Homosexual marriage does LITTLE damage to family life, if any (I certainly don't think it does any). Yet there's a LOT of political diatribe about it.

I think we have to sort out our priorities here.

The Candy Man said...

well, maybe i did say it :)

Holy Hyrax said...

>But there's very LITTLE dialogue about these issues.

There is little being said about it POLITICALLY, because things are being done about it in every corner of this country. Nowhere is it excepted. There are shelters, and educational programs.

The reason Gay marriage is being talked about is because its the NEW thing.

The Candy Man said...

>There are shelters, and educational programs.

There's not enough being done. And part of the problem is that people don't care.

I completely agree that gay marriage is a "hot topic" because it's controversial. But our politicians should be wise enough to avoid what's HOT and concentrate on what's IMPORTANT. What good does flapping our gums about gay marriage do? Wouldn't the time and money be better spent fixing the big problems? Unless you think problems like spousal and child abuse are already largely solved.

Anonymous said...

“The Candy Man said...
But how can you the Candy Man oppose anyone have sex on the side? On what grounds? You give me any ground and I’ll throw it back at you with a why.

On what grounds indeed? This is truly the question. That's what I'm struggling with in the post. I feel it's wrong, but why... and can I prove it?
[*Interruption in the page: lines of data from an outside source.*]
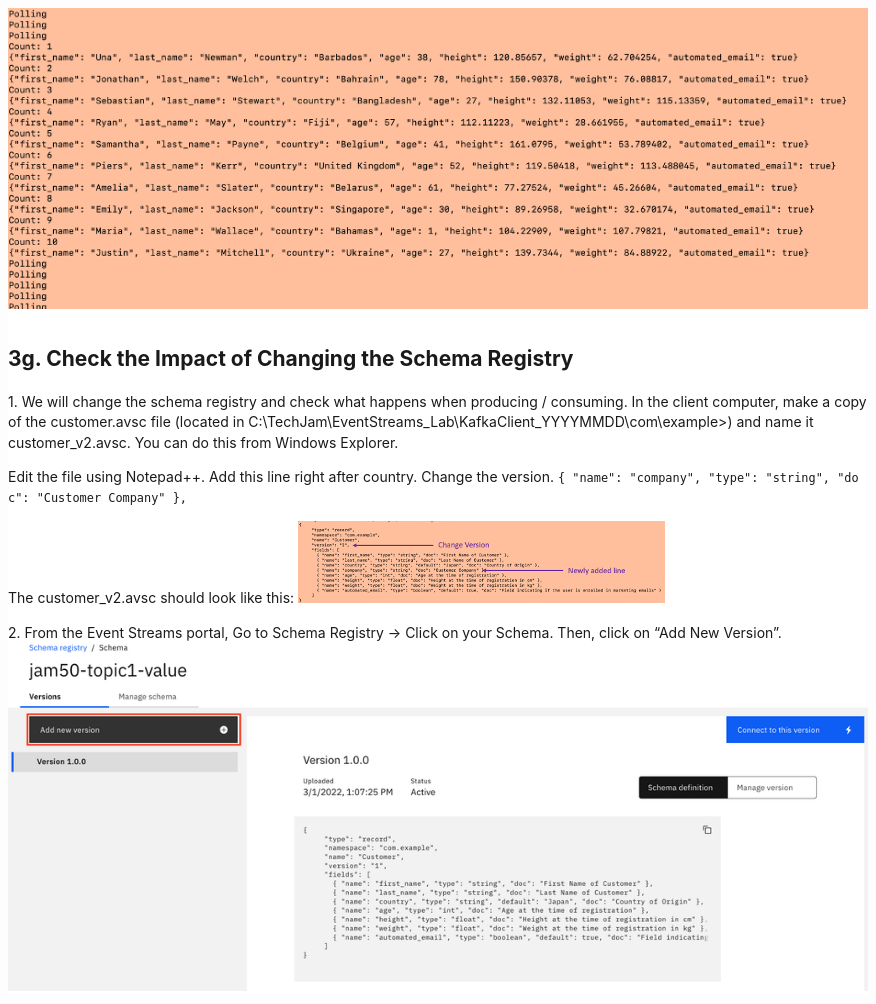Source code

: ![](images/18-2.png)   <br/>

## 3g. Check the Impact of Changing the Schema Registry <a name="test-registry"></a>

1\.	We will change the schema registry and check what happens when producing / consuming. 
In the client computer, make a copy of the customer.avsc file (located in C:\TechJam\EventStreams_Lab\KafkaClient_YYYYMMDD\com\example>) and name it customer_v2.avsc. You can do this from Windows Explorer.

Edit the file using Notepad++. Add this line right after country. Change the version.
`{ "name": "company", "type": "string", "doc": "Customer Company" },`

The customer_v2.avsc should look like this:
![](images/18-3.png)   <br/>

2\. From the Event Streams portal, Go to Schema Registry -> Click on your Schema. Then, click on “Add New Version”.
   ![](images/19.png)   <br/>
I think the answer is already in the post, too. The grounds is that extramarital affairs undermine the marital contract and undermine family relationships.”
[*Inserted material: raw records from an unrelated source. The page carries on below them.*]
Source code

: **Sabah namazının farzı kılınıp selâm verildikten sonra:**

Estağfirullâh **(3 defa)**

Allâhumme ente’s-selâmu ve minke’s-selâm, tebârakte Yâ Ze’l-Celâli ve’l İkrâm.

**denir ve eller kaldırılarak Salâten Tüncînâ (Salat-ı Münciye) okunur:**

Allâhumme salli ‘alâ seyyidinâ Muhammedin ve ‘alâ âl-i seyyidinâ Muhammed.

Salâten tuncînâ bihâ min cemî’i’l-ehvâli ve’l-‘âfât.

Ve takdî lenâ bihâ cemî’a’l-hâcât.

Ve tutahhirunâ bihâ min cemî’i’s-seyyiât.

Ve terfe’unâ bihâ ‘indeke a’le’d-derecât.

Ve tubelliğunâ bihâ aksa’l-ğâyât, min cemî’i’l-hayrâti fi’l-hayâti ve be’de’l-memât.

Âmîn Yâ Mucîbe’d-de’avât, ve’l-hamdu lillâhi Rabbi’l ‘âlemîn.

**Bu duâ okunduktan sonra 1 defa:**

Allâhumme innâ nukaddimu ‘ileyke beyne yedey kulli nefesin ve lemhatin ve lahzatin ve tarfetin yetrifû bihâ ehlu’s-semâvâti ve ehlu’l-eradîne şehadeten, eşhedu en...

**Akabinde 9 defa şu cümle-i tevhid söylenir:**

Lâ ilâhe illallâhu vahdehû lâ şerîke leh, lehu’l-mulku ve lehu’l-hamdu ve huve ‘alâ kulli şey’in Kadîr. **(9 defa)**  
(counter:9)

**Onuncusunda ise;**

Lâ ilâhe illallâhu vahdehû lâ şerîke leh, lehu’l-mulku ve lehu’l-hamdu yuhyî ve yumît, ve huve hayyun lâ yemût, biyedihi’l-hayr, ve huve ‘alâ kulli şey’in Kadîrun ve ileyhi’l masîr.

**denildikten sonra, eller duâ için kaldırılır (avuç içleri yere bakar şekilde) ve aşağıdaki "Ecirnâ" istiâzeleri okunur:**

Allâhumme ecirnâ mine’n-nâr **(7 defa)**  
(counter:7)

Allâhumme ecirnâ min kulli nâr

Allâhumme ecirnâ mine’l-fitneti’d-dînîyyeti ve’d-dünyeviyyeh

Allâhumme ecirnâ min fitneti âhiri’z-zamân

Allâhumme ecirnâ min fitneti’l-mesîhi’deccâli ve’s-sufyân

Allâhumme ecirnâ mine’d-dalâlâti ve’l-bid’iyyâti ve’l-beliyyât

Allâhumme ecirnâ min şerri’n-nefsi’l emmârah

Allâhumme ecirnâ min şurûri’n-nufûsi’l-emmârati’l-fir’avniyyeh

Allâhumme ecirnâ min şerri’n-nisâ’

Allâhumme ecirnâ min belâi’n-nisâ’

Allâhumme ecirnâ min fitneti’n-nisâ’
But suppose you undermine them what code are you violating? Are you willing to say there really is a metaphysical existence to morality and ethics or is it nothing but feelings without any reality beyond ourselves? If the latter you have no basis for morality and ethics beyond imposing them by force.

"I think the answer is already in the post, too. The grounds is that extramarital affairs undermine the marital contract and undermine family relationships.Unless, of course, it was understood to begin with that fidelity was not expected, or if it was cleared by the spouse.”

In which case you undermine the marital contract and undermine family relationships including for the children.